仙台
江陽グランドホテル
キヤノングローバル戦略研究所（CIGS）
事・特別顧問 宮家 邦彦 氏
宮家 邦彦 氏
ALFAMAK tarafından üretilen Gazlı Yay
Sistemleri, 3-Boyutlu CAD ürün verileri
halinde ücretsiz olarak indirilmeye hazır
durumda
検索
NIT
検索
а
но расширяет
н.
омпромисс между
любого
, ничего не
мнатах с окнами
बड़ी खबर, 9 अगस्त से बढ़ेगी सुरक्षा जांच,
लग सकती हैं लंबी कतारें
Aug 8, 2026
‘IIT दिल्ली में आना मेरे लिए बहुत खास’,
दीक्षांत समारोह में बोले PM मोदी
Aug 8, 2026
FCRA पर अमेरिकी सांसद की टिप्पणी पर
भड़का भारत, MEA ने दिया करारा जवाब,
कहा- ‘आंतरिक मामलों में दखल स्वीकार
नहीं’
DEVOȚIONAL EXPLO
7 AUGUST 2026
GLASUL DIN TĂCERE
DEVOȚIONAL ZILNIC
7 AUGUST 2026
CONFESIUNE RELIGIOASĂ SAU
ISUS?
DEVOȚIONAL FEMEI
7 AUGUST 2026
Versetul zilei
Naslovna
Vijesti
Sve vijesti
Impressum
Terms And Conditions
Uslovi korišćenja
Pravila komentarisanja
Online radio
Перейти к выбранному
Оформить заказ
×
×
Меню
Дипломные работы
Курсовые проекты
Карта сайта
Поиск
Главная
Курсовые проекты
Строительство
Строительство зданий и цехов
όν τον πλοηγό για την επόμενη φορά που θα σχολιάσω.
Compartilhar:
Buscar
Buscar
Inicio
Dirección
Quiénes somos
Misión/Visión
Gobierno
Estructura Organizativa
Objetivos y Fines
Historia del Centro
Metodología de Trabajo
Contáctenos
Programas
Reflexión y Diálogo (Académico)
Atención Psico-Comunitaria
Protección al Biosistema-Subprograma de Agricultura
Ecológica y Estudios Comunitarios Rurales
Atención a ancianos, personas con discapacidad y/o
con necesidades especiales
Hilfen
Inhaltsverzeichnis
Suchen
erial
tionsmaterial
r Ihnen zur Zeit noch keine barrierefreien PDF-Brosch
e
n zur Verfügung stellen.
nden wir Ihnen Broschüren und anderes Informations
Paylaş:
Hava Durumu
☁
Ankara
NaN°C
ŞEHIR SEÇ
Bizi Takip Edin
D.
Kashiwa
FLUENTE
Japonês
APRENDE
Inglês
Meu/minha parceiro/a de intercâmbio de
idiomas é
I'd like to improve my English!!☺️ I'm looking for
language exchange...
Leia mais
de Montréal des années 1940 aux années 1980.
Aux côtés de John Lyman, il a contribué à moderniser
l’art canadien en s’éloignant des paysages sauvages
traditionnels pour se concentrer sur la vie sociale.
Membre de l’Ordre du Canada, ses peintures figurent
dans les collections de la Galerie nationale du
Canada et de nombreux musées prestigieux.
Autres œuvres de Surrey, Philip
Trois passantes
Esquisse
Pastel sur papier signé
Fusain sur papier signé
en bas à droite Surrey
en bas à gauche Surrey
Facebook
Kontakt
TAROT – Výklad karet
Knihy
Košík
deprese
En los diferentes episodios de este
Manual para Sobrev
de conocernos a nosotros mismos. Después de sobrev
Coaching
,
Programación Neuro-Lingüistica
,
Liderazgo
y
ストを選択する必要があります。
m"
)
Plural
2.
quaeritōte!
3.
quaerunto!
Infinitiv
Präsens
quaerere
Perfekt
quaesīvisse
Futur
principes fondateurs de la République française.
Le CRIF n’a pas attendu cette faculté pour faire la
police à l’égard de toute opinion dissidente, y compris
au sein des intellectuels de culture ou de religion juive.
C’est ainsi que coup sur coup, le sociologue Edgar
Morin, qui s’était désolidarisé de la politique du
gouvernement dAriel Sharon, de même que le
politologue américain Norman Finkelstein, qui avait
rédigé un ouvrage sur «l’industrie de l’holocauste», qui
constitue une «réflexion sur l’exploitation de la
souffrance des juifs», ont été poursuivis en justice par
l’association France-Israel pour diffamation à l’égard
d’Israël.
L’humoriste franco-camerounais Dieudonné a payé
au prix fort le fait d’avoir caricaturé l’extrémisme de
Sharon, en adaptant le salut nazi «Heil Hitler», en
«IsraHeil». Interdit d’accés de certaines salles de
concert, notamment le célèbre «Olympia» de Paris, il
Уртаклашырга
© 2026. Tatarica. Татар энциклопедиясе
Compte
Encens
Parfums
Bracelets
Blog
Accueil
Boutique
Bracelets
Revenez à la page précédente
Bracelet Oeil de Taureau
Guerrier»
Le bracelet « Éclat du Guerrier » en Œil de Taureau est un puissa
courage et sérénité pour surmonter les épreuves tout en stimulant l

※

**WRITTEN TASK**
Please write out, exactly as they appear above, only the lines in the stretch from the line with "ALFAMAK tarafından üretilen Gazlı Yay" through the line with "Перейти к выбранному".

**COMPLETED TASK**
ALFAMAK tarafından üretilen Gazlı Yay
Sistemleri, 3-Boyutlu CAD ürün verileri
halinde ücretsiz olarak indirilmeye hazır
durumda
検索
NIT
検索
а
но расширяет
н.
омпромисс между
любого
, ничего не
мнатах с окнами
बड़ी खबर, 9 अगस्त से बढ़ेगी सुरक्षा जांच,
लग सकती हैं लंबी कतारें
Aug 8, 2026
‘IIT दिल्ली में आना मेरे लिए बहुत खास’,
दीक्षांत समारोह में बोले PM मोदी
Aug 8, 2026
FCRA पर अमेरिकी सांसद की टिप्पणी पर
भड़का भारत, MEA ने दिया करारा जवाब,
कहा- ‘आंतरिक मामलों में दखल स्वीकार
नहीं’
DEVOȚIONAL EXPLO
7 AUGUST 2026
GLASUL DIN TĂCERE
DEVOȚIONAL ZILNIC
7 AUGUST 2026
CONFESIUNE RELIGIOASĂ SAU
ISUS?
DEVOȚIONAL FEMEI
7 AUGUST 2026
Versetul zilei
Naslovna
Vijesti
Sve vijesti
Impressum
Terms And Conditions
Uslovi korišćenja
Pravila komentarisanja
Online radio
Перейти к выбранному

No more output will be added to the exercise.